Better patient safety is goal of confidential EHR error reports
■ Federal officials will encourage voluntary reporting to help detect and prevent EHR-related adverse events while limiting physician liability.
By Kevin B. O’Reilly — Posted July 24, 2013
The Dept. of Health and Human Services’ Office of the National Coordinator for Health Information Technology in July finalized a plan that aims to improve patient safety by enabling confidential reporting of IT-related adverse events.
“When implemented and used properly, health IT is an important tool in finding and avoiding medical errors and protecting patients,” said Farzad Mostashari, MD, the national coordinator for health IT. “This plan will help us make sure that these new technologies are used to make health care safer.”
The ONC says it will use its leverage as a certifying body for electronic health records technology to ensure that EHRs make it easy to report patient safety events and hazards using the common reporting formats developed by the Agency for Healthcare Research and Quality. The plan calls for physicians, hospitals, vendors and others to report adverse events or so-called near misses involving IT to federally designated Patient Safety Organizations using those common formats. That will allow for aggregation and analysis to better understand common problems, how frequently they occur and how to fix them, ONC officials said. Under federal law, de-identified reports to PSOs cannot be made discoverable for medical liability purposes.
As part of the plan, the Centers for Medicare & Medicaid Services will encourage hospitals to use the standard IT-incident reporting forms and will train its surveyors to spot unsafe practices linked to health IT. Meanwhile, AHRQ will standardize reporting forms designed for use in the ambulatory care setting. When the ONC unveiled an earlier version of its plan for public comment in December 2012, the need for more action on EHRs’ effect in physician offices drew comment from the American Medical Association.
“There has been limited research on the impact of EHR use on patient safety in the ambulatory setting,” AMA Executive Vice President and CEO James L. Madara, MD, wrote in a Feb. 1 letter to the ONC (link). “Physicians are concerned about potential liability from EHR system design and software flaws as well as lack of interoperability among EHR systems that could result in incomplete or missing information, which may lead to errors in patient diagnosis and treatment.”
In the letter, Dr. Madara voiced the AMA’s support for use of confidential IT-related, adverse-event reporting to PSOs and addressing patient safety as part of the EHR certification process.
The need to quantify harm
The ONC plan comes in response to a November 2011 Institute of Medicine report that called for an independent federal body to investigate patient deaths and other harm caused by flawed health IT. The report documented cases where EHRs have hurt patients, but said there is not enough evidence to say how often such problems occur (link). A December 2012 report from the Pennsylvania Patient Safety Authority found that voluntary reports of IT-related safety incidents doubled from 2010 to 2011, but noted that less than 1% actually resulted in patient harm (link).
In a webinar held to detail the ONC plan, HHS officials said the first step to improvement is gathering more information about the scope of the problem.
“We want to increase the quality and the quantity of data that we have about health IT safety, and from that data, improve the knowledge we have about what’s happening out there in the real world,” said Jacob Reider, MD, the ONC’s chief medical officer.
The ONC also announced that it has signed the Joint Commission to a one-year contract to help communicate IT safety priority areas. Officials at the hospital-accrediting body will scour the commission’s sentinel-event reporting database, along with other sources, for cases of serious patient harm related to EHRs and other IT systems. They will then evaluate and explain the sources of problems in 10 cases, said Margaret VanAmringe, the commission’s vice president for public policy and government relations.
“We want to do a more in-depth, IT-related analysis of 10 events,” she said. “That will help support the root-cause analysis approach we’ve been doing for years. It’s similar to what the [National Transportation Safety Board] does. We roll up our sleeves and look into cases where things went wrong.”

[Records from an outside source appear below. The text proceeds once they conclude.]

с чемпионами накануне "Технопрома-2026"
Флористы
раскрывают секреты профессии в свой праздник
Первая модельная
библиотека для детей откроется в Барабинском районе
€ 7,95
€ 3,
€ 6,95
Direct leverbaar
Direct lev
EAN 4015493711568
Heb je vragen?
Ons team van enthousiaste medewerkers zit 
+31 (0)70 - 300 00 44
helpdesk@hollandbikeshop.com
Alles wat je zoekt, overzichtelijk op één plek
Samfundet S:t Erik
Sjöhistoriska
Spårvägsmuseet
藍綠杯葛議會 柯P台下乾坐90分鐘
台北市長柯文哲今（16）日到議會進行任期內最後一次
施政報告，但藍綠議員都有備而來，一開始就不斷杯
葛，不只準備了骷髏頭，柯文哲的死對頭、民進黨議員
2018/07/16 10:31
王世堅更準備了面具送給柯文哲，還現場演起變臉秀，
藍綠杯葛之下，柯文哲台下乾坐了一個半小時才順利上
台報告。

AHRQ is developing a common-reporting format for IT safety incidents in the ambulatory setting. That work probably will not be completed until the end of 2014 or early 2015, said Bill Munier, MD, director of the agency’s Center for Quality Improvement and Patient Safety. The complete ONC plan is available at the agency’s website (link).
In its 2011 report, the IOM said that if the rate of IT-related safety incidents grows worse over time, the Food and Drug Administration should “exercise all available authority to regulate” EHRs, health information exchanges and personal health records. Such regulation may happen regardless of any progress made in preventing IT-linked adverse events.

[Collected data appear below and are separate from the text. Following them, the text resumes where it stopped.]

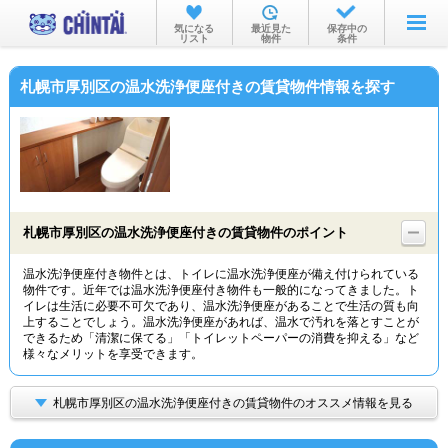
お部屋を探す
気になる
最近見た
保存中の
リスト
物件
条件
沿線・駅から
札幌市厚別区の温水洗浄便座付きの賃貸物件情報を探す
住所から
家賃相場から
通勤通学時間から
物件特集から
札幌市厚別区の温水洗浄便座付きの賃貸物件のポイント
不動産会社から
温水洗浄便座付き物件とは、トイレに温水洗浄便座が備え付けられている
物件です。近年では温水洗浄便座付き物件も一般的になってきました。ト
TOP
イレは生活に必要不可欠であり、温水洗浄便座があることで生活の質も向
上することでしょう。温水洗浄便座があれば、温水で汚れを落とすことが
できるため「清潔に保てる」「トイレットペーパーの消費を抑える」など
様々なメリットを享受できます。
札幌市厚別区の温水洗浄便座付きの賃貸物件のオススメ情報を見る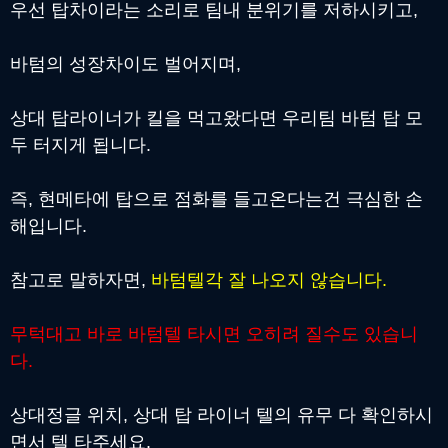
우선 탑차이라는 소리로 팀내 분위기를 저하시키고,
바텀의 성장차이도 벌어지며,
상대 탑라이너가 킬을 먹고왔다면 우리팀 바텀 탑 모
두 터지게 됩니다.
즉, 현메타에 탑으로 점화를 들고온다는건 극심한 손
해입니다.
참고로 말하자면,
바텀텔각 잘 나오지 않습니다.
무턱대고 바로 바텀텔 타시면 오히려 질수도 있습니
다.
상대정글 위치, 상대 탑 라이너 텔의 유무 다 확인하시
면서 텔 타주세요.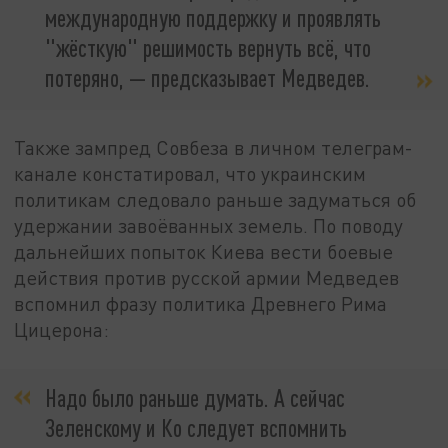
международную поддержку и проявлять
"жёсткую" решимость вернуть всё, что
потеряно, — предсказывает Медведев.
Также зампред Совбеза в личном телеграм-
канале констатировал, что украинским
политикам следовало раньше задуматься об
удержании завоёванных земель. По поводу
дальнейших попыток Киева вести боевые
действия против русской армии Медведев
вспомнил фразу политика Древнего Рима
Цицерона:
Надо было раньше думать. А сейчас
Зеленскому и Ко следует вспомнить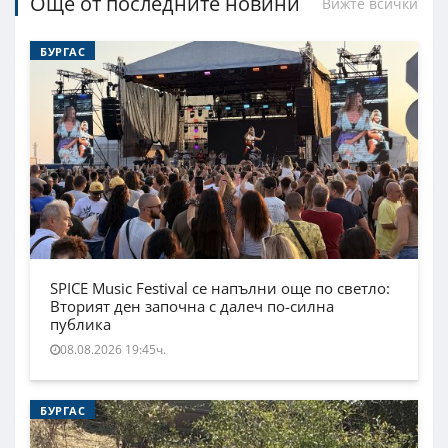
Още от последните новини
Вижте всички
БУРГАС
SPICE Music Festival се напълни още по светло:
Вторият ден започна с далеч по-силна
публика
08.08.2026 19:45ч.
БУРГАС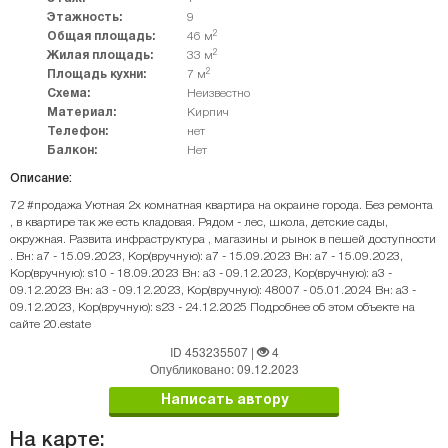
Этажность:
9
2
Общая площадь:
46 м
2
Жилая площадь:
33 м
2
Площадь кухни:
7 м
Схема:
Неизвестно
Материал:
Кирпич
Телефон:
нет
Балкон:
Нет
Описание:
72 #продажа Уютная 2х комнатная квартира на окраине города. Без ремонта
, в квартире так же есть кладовая. Рядом - лес, школа, детские сады,
окружная. Развита инфраструктура , магазины и рынок в пешей доступности
. Вн: a7 - 15.09.2023, Кор(вручную): a7 - 15.09.2023 Вн: a7 - 15.09.2023,
Кор(вручную): s10 - 18.09.2023 Вн: a3 - 09.12.2023, Кор(вручную): a3 -
09.12.2023 Вн: a3 - 09.12.2023, Кор(вручную): 48007 - 05.01.2024 Вн: a3 -
09.12.2023, Кор(вручную): s23 - 24.12.2025 Подробнее об этом объекте на
сайте 20.estate
ID 453235507
|
4
Опубликовано: 09.12.2023
Написать автору
На карте:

That is because the Food and Drug Administration Safety and Innovation Act, signed into law in July 2012, requires HHS to develop a “risk-based regulatory framework for health IT, including medical mobile applications, that promotes innovation, protects patient safety and avoids regulatory duplication.” The deadline for the framework is January 2014, and an advisory panel of physician, technology and medical informatics experts is meeting regularly to develop the plan. More information about this panel — the Health IT Policy Committee — is available at the ONC website (link).